Turns out, it's an unintuitive, byzantine process that isn't clearly defined on the company's website. Many people have better luck finding such instructions on Reddit or WikiHow. And even those are complicated. One way to extricate yourself from Uber is to fill out a form on the company's Help Center page, explaining why you want your account deleted. (You'll have to include a city of residence, the email associated with the account, a subject header, and a compelling explanation of your problem.) Another way is to email Uber's support team directly, again with all of your account information and a cogent explanation of why you want to leave. Then you sit and wait.
In short, Uber has laid a whole series of traps in place to prevent its customers from dumping its service. It offers no simple account removal feature; rather, the process has to be completed manually, which leaves everyone's fate in the hands of an Uber customer service representative.
More unsettling, though, is Uber's policy of retaining user data (including geo-location, credit card information, and trip history) for customers who've long left the site. That's common practice for social media companies, Santa Clara University law professor Eric Goldman says, adding that many networks don't even disclose their data retention policies. That leaves users blithely unaware of the ongoing relationship they might have with, say, a dating site or a car-hire service, long after they thought they'd left.
Consumers have few legal avenues through which to challenge this practice, and seldom does a jilted user sue a tech company for untoward use of data. In most cases, the burden of proof is too arduous, according to Paul Stephens, director of policy and advocacy at the San Diego-based Privacy Rights Clearinghouse.
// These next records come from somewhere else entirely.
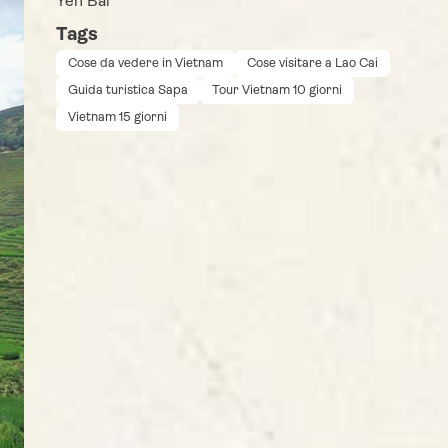
Yen Bai
Tags
Cose da vedere in Vietnam
Cose visitare a Lao Cai
Guida turistica Sapa
Tour Vietnam 10 giorni
Vietnam 15 giorni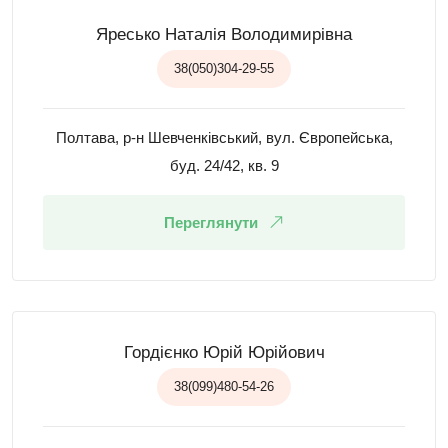
Яресько Наталія Володимирівна
38(050)304-29-55
Полтава, р-н Шевченківський, вул. Європейська,
буд. 24/42, кв. 9
Переглянути
Гордієнко Юрій Юрійович
38(099)480-54-26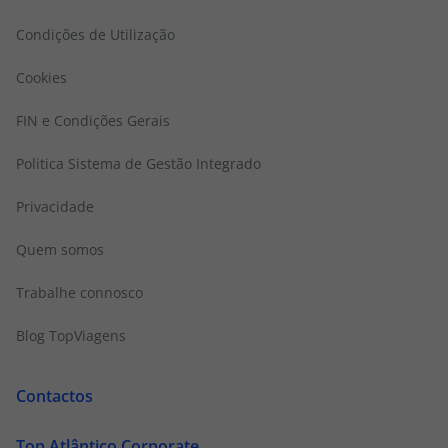
Condições de Utilização
Cookies
FIN e Condições Gerais
Politica Sistema de Gestão Integrado
Privacidade
Quem somos
Trabalhe connosco
Blog TopViagens
Contactos
Top Atlântico Corporate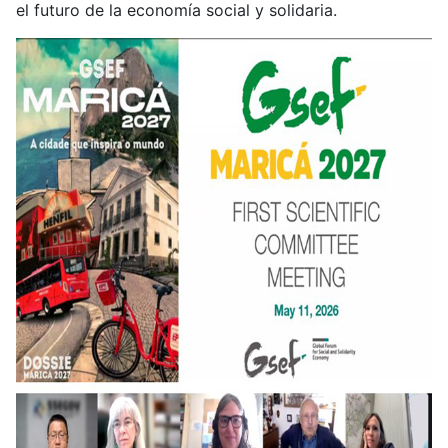
el futuro de la economía social y solidaria.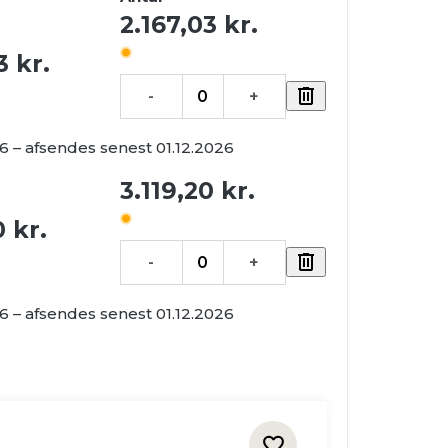
2.167,03
kr.
03
kr.
-
+
26 – afsendes senest 01.12.2026
3.119,20
kr.
20
kr.
-
+
26 – afsendes senest 01.12.2026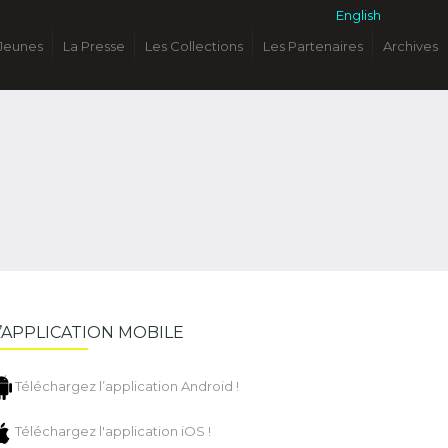
English
Jeunes
La Presse
Les Collections
Les Partenaires
Archives
L’APPLICATION MOBILE
Téléchargez l’application Android !
Téléchargez l'application iOS !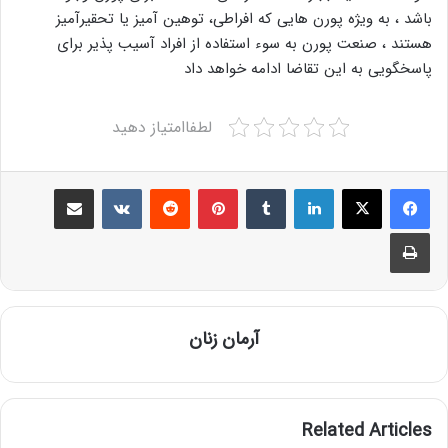
باشد ، به ویژه پورن هایی که افراطی، توهین آمیز یا تحقیرآمیز
هستند ، صنعت پورن به سوء استفاده از افراد آسیب پذیر برای
پاسخگویی به این تقاضا ادامه خواهد داد
لطفاامتیاز دهید
Share via Email
VKontakte
Reddit
Pinterest
Tumblr
LinkedIn
Print
آرمان زنان
Related Articles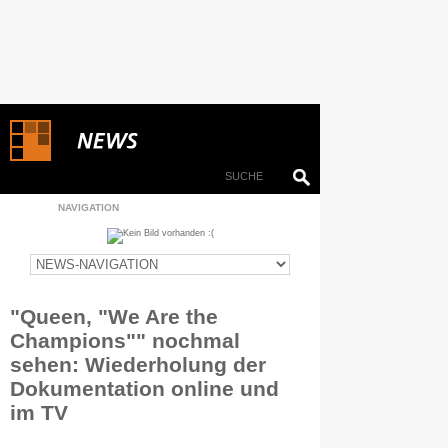
NAVIGATION
"Queen, "We Are the
Champions"" nochmal
sehen: Wiederholung der
Dokumentation online und
im TV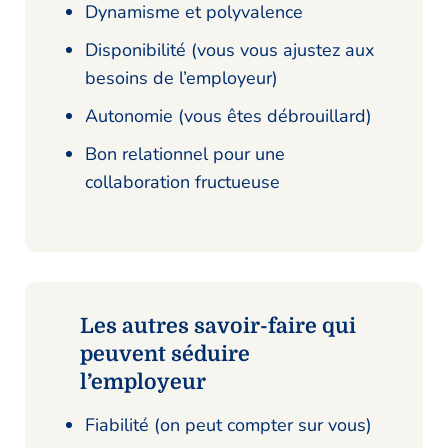
Dynamisme et polyvalence
Disponibilité (vous vous ajustez aux
besoins de l’employeur)
Autonomie (vous êtes débrouillard)
Bon relationnel pour une
collaboration fructueuse
Les autres savoir-faire qui
peuvent séduire
l’employeur
Fiabilité (on peut compter sur vous)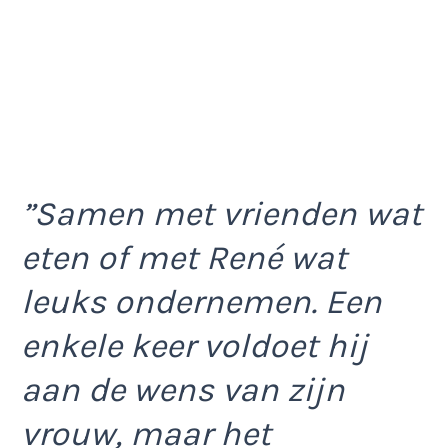
”Samen met vrienden wat
eten of met René wat
leuks ondernemen. Een
enkele keer voldoet hij
aan de wens van zijn
vrouw, maar het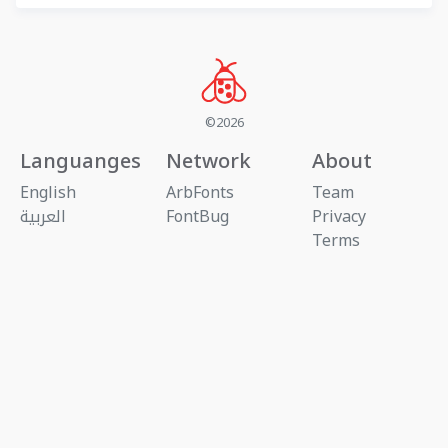
©2026
Languanges
Network
About
English
ArbFonts
Team
Privacy
FontBug
العربية
Terms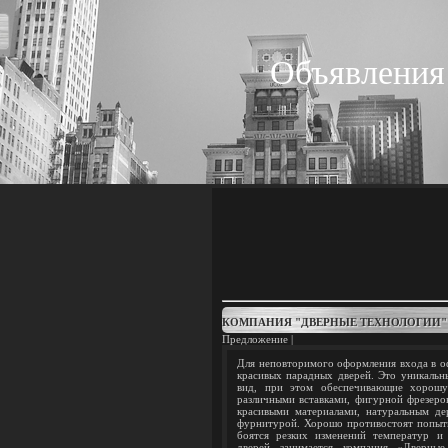
Объявления
КОМПАНИЯ "ДВЕРНЫЕ ТЕХНОЛОГИИ" 
Предложение |
Для неповторимого оформления входа в оф
красивых парадных дверей. Это уникальн
вид, при этом обеспечивающие хорошу
различными вставками, фигурной фрезеро
красивыми материалами, натуральным де
фурнитурой. Хорошо противостоят попытк
боятся резких изменений температур и
дверей занимается компания «Дверные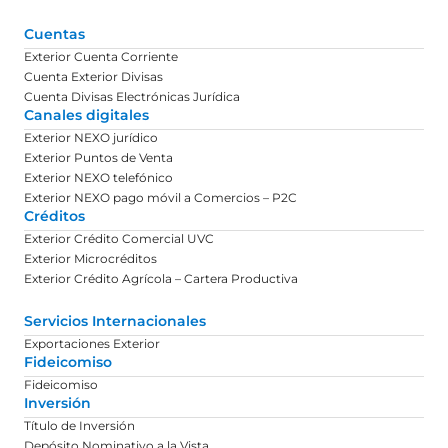
Cuentas
Exterior Cuenta Corriente
Cuenta Exterior Divisas
Cuenta Divisas Electrónicas Jurídica
Canales digitales
Exterior NEXO jurídico
Exterior Puntos de Venta
Exterior NEXO telefónico
Exterior NEXO pago móvil a Comercios – P2C
Créditos
Exterior Crédito Comercial UVC
Exterior Microcréditos
Exterior Crédito Agrícola – Cartera Productiva
Servicios Internacionales
Exportaciones Exterior
Fideicomiso
Fideicomiso
Inversión
Título de Inversión
Depósito Nominativo a la Vista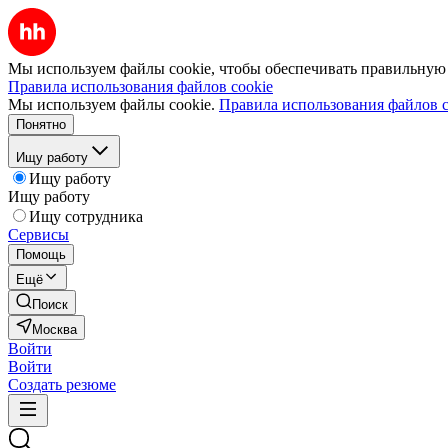
Мы используем файлы cookie, чтобы обеспечивать правильную р
Правила использования файлов cookie
Мы используем файлы cookie.
Правила использования файлов c
Понятно
Ищу работу
Ищу работу
Ищу работу
Ищу сотрудника
Сервисы
Помощь
Ещё
Поиск
Москва
Войти
Войти
Создать резюме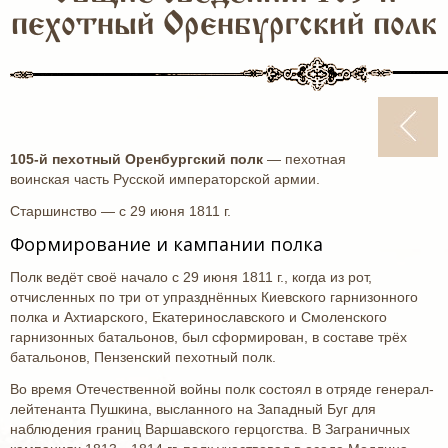
пехотный Оренбургский полк
105-й пехотный Оренбургский полк
— пехотная
воинская часть Русской императорской армии.
Старшинство — с 29 июня 1811 г.
Формирование и кампании полка
Полк ведёт своё начало с 29 июня 1811 г., когда из рот,
отчисленных по три от упразднённых Киевского гарнизонного
полка и Ахтиарского, Екатеринославского и Смоленского
гарнизонных батальонов, был сформирован, в составе трёх
батальонов, Пензенский пехотный полк.
Во время Отечественной войны полк состоял в отряде генерал-
лейтенанта Пушкина, высланного на Западный Буг для
наблюдения границ Варшавского герцогства. В Заграничных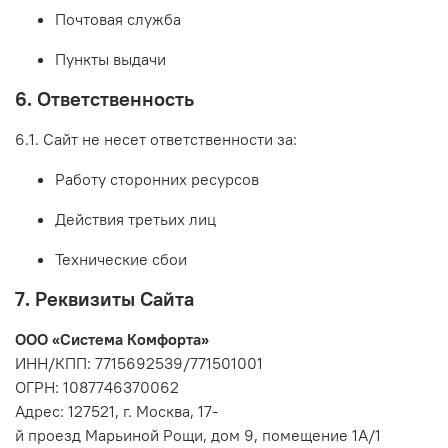
Почтовая
служба
Пункты
выдачи
6.
Ответственность
6.1.
Сайт
не
несет
ответственности
за:
Работу
сторонних
ресурсов
Действия
третьих
лиц
Технические
сбои
7.
Реквизиты
Сайта
ООО
«Система
Комфорта»
ИНН/КПП:
7715692539/771501001
ОГРН:
1087746370062
Адрес:
127521,
г.
Москва,
17-
й
проезд
Марьиной
Рощи,
дом
9,
помещение
1А/1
Goldman has, however, seen a few such suits in the online dating world, since many sites retain user profiles for people who are no longer subscribers (the idea being that a vast trove of profiles is a good marketing feature). Legislators in Delaware passed a bill in July that allows executors to access — and terminate — the social media profiles of their loved ones who've died, superseding any terms of service agreements that the deceased had with the networks. Tech companies fought tooth and nail to kill it.
Now other states are contemplating similar laws that would erase our spectral presence from the Facebooks and Googles and Ubers of the world. That's heartening, though it doesn't help the rash of consumers who tried to kill their Uber account last week — and move on with their lives.